British Sheep Breeds Poster. We must have gotten this on one of our trips to England, which would have been back in the 1970s or 1980s. It's a rare poster and very special for anyone interested in sheep. It's in good condition too. Hope someone likes it.
Family Genealogy Poster. I don't think I'm ever going to fill this out with our family tree. The way it's set up it doesn't work well for me, so I'm letting it go.
English Tudor History Poster. This is another poster we got on a trip to England. This one is NOT in very good condition, but it is packed with information!
Andrew Wyeth Poster. The irony of this one is that it is not from the Farnsworth Museum, in Rockland, ME, which specializes in Wyeth, but is again a poster from England.

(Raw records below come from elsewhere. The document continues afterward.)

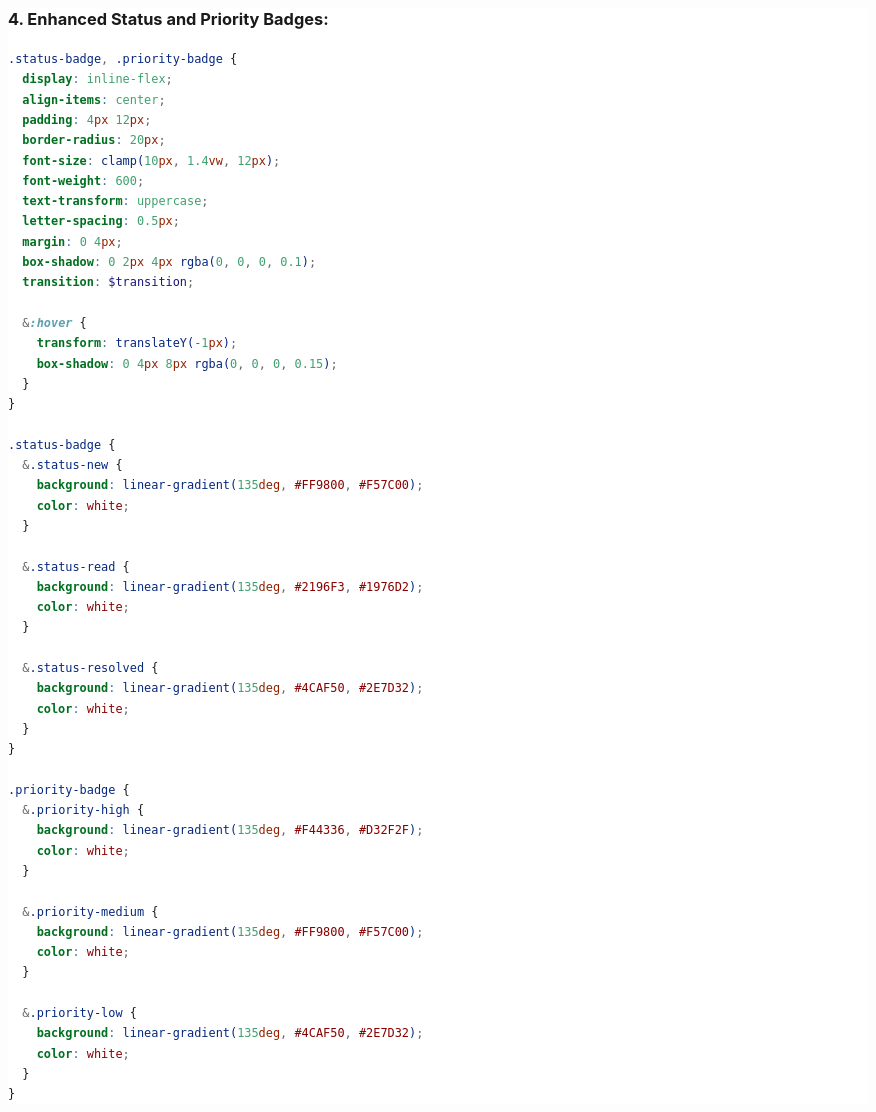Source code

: ### **4. Enhanced Status and Priority Badges:**
```scss
.status-badge, .priority-badge {
  display: inline-flex;
  align-items: center;
  padding: 4px 12px;
  border-radius: 20px;
  font-size: clamp(10px, 1.4vw, 12px);
  font-weight: 600;
  text-transform: uppercase;
  letter-spacing: 0.5px;
  margin: 0 4px;
  box-shadow: 0 2px 4px rgba(0, 0, 0, 0.1);
  transition: $transition;

  &:hover {
    transform: translateY(-1px);
    box-shadow: 0 4px 8px rgba(0, 0, 0, 0.15);
  }
}

.status-badge {
  &.status-new {
    background: linear-gradient(135deg, #FF9800, #F57C00);
    color: white;
  }

  &.status-read {
    background: linear-gradient(135deg, #2196F3, #1976D2);
    color: white;
  }

  &.status-resolved {
    background: linear-gradient(135deg, #4CAF50, #2E7D32);
    color: white;
  }
}

.priority-badge {
  &.priority-high {
    background: linear-gradient(135deg, #F44336, #D32F2F);
    color: white;
  }

  &.priority-medium {
    background: linear-gradient(135deg, #FF9800, #F57C00);
    color: white;
  }

  &.priority-low {
    background: linear-gradient(135deg, #4CAF50, #2E7D32);
    color: white;
  }
}
```
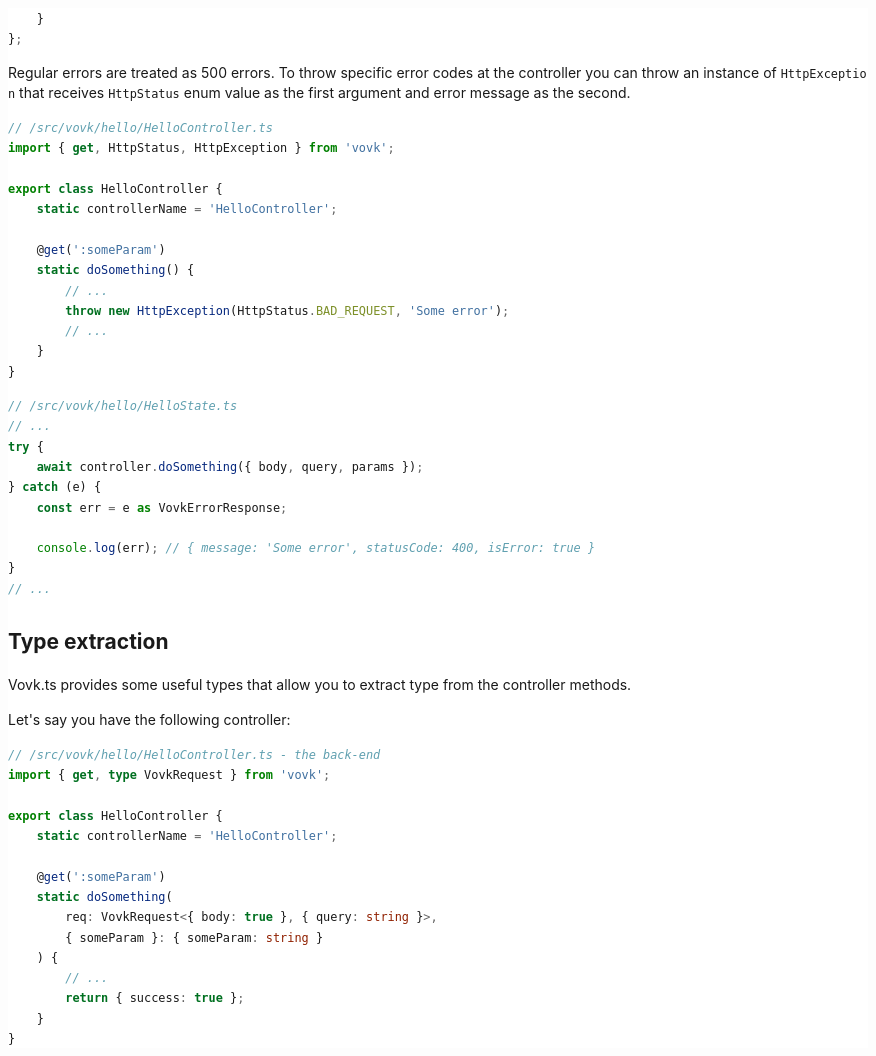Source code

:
 ```ts
    }
};
```

Regular errors are treated as 500 errors. To throw specific error codes at the controller you can throw an instance of `HttpException` that receives `HttpStatus` enum value as the first argument and error message as the second.

```ts
// /src/vovk/hello/HelloController.ts
import { get, HttpStatus, HttpException } from 'vovk';

export class HelloController {
    static controllerName = 'HelloController';

    @get(':someParam')
    static doSomething() {
        // ...
        throw new HttpException(HttpStatus.BAD_REQUEST, 'Some error');
        // ...
    }
}
```

```ts
// /src/vovk/hello/HelloState.ts
// ...
try {
    await controller.doSomething({ body, query, params });
} catch (e) {
    const err = e as VovkErrorResponse;

    console.log(err); // { message: 'Some error', statusCode: 400, isError: true }
}
// ...
```

## Type extraction

Vovk.ts provides some useful types that allow you to extract type from the controller methods. 

Let's say you have the following controller:

```ts
// /src/vovk/hello/HelloController.ts - the back-end
import { get, type VovkRequest } from 'vovk';

export class HelloController {
    static controllerName = 'HelloController';

    @get(':someParam')
    static doSomething(
        req: VovkRequest<{ body: true }, { query: string }>, 
        { someParam }: { someParam: string }
    ) {
        // ...
        return { success: true };
    }
}
```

This is a Wyeth painting the Farnsworth doesn't have, I guess.
Detail from Matthias Grunewald's Isenheim altarpiece, which is in Colmar, France. The altarpiece is famous - it is a magnificent work with several panels, and was originally housed in a hospital for lepers. This panel depicts a concert of angels, and is part of an inner view of four panels: The Annunciation, this panel, the Nativity and the Resurrection. Shirley and I went to Colmar and spent quite a bit of time taking in this incredible work of art, so the poster is undoubtedly from that visit. When I tsught a course on The Bible and the Arts at Southern Vermont College back in the 1980s-90s, this altarpiece was part of the course (along with, e.g., the St. Matthew Passion of Bach, William Blake's Job etchings and the play J.B. by Archibald MacLeish). Maybe at some point I will do a series of blogposts about the courses I taught!
Yesterday, we went to an Installation Service for Michael Mario at the First Congregational Church, in Springfield, VT. It was a lovely service, and was held indoors in the church sanctuary, but everyone was masked and sat somewhat separated. Michael and his wife, Heidi, were active in the Guilford Church decades ago and he paid tribute to the role Shirley played in his journey toward ministry - "she saw something in me I had not yet seen in myself." That was very sweet.
In the photo below, left: Rev. Shawn Bracebridge, Moderator of the Windham-Union Association; the man in the middle is a layman representing the Springfield Church; right is Michael Mario, a Licensed Minister being installed as pastor of the Springfield Church.